Mail Tribune 100, Feb. 24, 1919
The following news items were drawn from the archives of the Mail Tribune 100 years ago.
Feb. 24, 1919
ASHLAND PARK BEING BEAUTIFIED FOR COMING SEASON
Ashland, Feb. 24 — Local parks are being made ready for the summer influx of tourists and picnic parties, and the favored spots will be more beautiful than ever the coming season. Hardy native shrubs and trees lead in the matter of giving permanency to the sylvan environment. Chief among the tree and shrub classifications which have been planted recently are 500 Oregon grape, 200 creeping maple, 200 columbine, 150 calphinal, 30 juniper, 75 cedar, 100 wild currant, 150 Scotch broom, 18 English walnut, 26 dogwood, 54 red willow, 15 Virginia creeper, 25 paradise tree, 17 wild lilac, 48 maple, 10 elm and 90 bunches of rushes, not to mention a lot of minor descriptions. All of these growths have got a fine start, and an enumeration is made in order that one may realize the extent and diversity which is being planned inside the park area. Live oak will be experimented with 25 specimens of the sturdy growth having been planted.

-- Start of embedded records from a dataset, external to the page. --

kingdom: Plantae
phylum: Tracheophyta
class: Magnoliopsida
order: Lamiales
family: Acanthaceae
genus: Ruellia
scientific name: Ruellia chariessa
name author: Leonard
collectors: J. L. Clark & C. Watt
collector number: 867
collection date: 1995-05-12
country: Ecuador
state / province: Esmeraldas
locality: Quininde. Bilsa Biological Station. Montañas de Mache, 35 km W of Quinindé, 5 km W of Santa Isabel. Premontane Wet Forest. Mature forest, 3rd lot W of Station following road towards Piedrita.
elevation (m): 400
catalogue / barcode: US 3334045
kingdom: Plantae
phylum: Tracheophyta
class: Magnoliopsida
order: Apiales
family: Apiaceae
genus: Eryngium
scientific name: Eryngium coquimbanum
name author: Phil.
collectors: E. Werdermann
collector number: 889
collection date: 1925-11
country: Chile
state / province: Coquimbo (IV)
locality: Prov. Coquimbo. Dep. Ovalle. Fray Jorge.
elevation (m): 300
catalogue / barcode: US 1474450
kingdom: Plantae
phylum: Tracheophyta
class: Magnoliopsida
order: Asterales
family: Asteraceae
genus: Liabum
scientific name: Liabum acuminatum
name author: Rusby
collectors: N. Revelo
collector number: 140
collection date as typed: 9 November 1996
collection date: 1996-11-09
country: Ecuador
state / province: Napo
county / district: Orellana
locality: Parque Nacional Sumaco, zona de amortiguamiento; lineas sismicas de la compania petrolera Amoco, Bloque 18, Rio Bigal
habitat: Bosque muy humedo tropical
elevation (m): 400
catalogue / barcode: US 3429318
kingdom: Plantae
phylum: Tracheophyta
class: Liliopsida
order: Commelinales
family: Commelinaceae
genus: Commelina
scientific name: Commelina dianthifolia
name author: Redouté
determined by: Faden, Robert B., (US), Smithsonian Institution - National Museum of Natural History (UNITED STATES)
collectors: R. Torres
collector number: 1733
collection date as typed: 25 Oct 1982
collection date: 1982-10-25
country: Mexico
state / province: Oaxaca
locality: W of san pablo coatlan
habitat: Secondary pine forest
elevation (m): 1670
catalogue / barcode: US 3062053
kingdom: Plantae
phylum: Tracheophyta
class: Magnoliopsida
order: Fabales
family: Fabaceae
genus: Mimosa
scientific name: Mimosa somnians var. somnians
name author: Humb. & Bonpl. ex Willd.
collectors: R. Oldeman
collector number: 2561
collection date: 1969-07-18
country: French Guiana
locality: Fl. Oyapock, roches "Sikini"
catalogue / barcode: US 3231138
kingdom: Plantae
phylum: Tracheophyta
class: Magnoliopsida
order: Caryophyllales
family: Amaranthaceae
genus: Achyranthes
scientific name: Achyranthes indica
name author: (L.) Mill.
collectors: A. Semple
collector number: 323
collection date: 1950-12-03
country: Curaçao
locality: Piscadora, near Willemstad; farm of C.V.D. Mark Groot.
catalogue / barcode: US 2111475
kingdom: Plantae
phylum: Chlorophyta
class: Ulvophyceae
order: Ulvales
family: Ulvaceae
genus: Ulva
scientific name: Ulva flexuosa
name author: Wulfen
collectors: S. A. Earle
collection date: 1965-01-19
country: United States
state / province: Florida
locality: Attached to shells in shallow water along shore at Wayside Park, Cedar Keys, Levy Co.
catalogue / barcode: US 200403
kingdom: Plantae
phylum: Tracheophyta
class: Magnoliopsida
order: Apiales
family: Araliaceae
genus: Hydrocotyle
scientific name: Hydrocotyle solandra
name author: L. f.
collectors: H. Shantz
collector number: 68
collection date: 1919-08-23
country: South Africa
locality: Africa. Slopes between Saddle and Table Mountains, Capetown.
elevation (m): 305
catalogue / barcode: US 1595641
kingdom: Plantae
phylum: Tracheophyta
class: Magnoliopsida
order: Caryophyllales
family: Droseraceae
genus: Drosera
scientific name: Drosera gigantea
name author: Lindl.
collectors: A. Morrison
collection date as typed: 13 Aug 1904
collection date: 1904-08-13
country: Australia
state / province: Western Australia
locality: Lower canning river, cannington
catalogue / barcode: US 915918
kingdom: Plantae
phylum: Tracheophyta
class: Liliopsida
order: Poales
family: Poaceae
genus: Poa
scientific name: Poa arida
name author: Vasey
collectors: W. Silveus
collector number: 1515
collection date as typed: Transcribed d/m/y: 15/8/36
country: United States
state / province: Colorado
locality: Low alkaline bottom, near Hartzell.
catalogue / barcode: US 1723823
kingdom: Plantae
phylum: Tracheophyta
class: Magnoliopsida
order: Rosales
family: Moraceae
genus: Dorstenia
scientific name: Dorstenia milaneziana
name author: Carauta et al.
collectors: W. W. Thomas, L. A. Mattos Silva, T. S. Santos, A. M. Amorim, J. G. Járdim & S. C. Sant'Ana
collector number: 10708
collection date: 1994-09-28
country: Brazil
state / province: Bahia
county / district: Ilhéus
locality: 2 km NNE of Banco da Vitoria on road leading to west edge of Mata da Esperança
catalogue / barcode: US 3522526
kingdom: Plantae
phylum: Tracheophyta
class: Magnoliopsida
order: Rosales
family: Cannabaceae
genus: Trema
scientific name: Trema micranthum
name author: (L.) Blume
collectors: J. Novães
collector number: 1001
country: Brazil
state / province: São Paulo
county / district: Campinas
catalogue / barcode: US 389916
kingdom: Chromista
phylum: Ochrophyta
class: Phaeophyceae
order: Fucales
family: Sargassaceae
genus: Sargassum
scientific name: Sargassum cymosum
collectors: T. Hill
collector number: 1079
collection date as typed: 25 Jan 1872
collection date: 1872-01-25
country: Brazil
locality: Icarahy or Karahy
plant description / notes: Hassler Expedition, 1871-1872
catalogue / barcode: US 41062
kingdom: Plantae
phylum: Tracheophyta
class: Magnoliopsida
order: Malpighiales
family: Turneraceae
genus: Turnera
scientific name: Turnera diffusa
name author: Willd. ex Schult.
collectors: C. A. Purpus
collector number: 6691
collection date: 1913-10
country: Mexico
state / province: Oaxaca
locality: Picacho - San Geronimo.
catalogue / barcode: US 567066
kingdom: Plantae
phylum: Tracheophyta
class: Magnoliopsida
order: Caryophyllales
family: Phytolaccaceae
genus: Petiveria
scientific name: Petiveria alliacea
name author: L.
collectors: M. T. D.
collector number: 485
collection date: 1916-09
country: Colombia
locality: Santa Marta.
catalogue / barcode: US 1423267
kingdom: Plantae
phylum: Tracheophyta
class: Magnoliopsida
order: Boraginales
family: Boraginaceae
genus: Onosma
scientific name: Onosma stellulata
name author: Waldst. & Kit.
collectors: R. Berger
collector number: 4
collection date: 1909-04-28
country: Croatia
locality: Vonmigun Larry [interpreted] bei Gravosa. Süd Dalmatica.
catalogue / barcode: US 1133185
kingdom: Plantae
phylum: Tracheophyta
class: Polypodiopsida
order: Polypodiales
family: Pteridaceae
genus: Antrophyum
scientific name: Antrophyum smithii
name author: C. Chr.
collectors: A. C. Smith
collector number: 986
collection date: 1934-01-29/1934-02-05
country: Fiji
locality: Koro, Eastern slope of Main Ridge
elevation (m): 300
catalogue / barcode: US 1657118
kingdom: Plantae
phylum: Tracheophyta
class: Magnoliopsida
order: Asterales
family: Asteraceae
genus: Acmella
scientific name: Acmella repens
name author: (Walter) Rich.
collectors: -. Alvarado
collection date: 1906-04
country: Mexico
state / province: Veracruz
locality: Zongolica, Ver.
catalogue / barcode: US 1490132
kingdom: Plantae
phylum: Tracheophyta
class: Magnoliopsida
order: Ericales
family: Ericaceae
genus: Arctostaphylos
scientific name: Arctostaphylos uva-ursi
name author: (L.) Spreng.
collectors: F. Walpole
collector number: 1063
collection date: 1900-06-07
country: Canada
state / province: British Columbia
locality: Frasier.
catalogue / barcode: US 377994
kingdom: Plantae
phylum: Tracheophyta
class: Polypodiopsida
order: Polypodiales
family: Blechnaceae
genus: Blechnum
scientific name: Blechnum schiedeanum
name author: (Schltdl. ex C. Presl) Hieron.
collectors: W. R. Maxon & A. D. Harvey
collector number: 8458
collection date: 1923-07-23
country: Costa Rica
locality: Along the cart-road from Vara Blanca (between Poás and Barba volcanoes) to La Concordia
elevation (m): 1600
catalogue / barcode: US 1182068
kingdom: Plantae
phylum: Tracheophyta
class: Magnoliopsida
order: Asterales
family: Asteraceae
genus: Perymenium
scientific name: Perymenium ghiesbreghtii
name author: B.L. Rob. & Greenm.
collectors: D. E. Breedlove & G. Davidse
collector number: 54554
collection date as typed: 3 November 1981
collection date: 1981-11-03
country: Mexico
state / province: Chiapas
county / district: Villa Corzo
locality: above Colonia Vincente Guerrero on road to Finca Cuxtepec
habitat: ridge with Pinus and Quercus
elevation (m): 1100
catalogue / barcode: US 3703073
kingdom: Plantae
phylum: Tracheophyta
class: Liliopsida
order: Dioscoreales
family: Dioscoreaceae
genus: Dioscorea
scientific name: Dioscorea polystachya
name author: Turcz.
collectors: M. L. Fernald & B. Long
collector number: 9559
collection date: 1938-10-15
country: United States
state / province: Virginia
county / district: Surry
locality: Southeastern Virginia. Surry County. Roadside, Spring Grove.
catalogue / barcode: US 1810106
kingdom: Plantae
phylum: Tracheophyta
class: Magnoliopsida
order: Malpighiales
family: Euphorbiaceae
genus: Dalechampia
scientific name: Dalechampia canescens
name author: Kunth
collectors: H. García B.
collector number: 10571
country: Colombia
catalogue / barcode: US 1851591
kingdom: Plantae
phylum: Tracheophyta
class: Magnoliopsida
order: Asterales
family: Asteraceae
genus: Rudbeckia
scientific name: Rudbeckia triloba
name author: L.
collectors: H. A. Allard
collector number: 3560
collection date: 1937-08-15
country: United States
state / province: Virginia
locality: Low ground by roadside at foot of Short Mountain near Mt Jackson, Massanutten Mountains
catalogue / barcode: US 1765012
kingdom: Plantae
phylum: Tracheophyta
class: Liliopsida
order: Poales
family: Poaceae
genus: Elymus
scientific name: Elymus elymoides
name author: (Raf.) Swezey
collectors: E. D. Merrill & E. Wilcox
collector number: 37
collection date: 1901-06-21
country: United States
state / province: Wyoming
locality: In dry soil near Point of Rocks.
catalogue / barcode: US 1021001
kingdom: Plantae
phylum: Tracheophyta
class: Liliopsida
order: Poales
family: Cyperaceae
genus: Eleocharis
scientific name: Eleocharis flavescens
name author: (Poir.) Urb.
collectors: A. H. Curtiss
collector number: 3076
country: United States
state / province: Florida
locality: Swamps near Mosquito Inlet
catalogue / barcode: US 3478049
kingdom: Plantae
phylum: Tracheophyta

Flowers and bulbs already in place include about 5,000 tulips, 2,000 carnations, 3,600 lilies, 500 sweet Williams, 1,000 hollyhocks, 500 foxglove, 1,500 gladiola, and 1,800 dahlia bulbs. These have been selected with great care, and the necessary cultivation is attended to strictly in line with the pains bestowed in the matter of selection. Those who have heretofore noted the beautiful appearance of the park surroundings will find the adornment greatly enhanced in the approaching “good old summer time.”
The annual report of the park commission exhibits a gratifying condition, both as regards the physical status of the park area on the one hand, and the financial balance sheet on the other. Total receipts the past year, including a balance from 1917, were a trifle over $6,100. Of this sum the annual tax levy yielded approximately $4,000. The sale of cups at the mineral springs founts netted nearly $570, and gas privileges about $120. The Chautauqua park special appropriation was $300. Disbursements were a trifle over $4,700, the specific balance on hand, Dec. 31, 1918, having been $1,392.42. The payroll for upkeep amounted to $3,387.47 as far as labor is concerned. A major permanent improvement is the installation of 3,000 feet of water-pipe with automatic sprinklers, devices which greatly reduce the former cost and labor incident to irrigating the plants and lawns. Nearly 500 feet of one-inch hose has also been added to the equipment.
Park commission officials hold no sinecures. The extent of the system implies lots of work both theoretical and practical, while the scope of improvements continually being installed are sufficient to busy the members of the board in overseeing details. Individually they take pride in these activities, rendering a public spirited service in behalf of beautifying our local recreation and playgrounds, which are becoming one of the noted park reserves on the Pacific coast and a delightful resting spot for tourists and campers.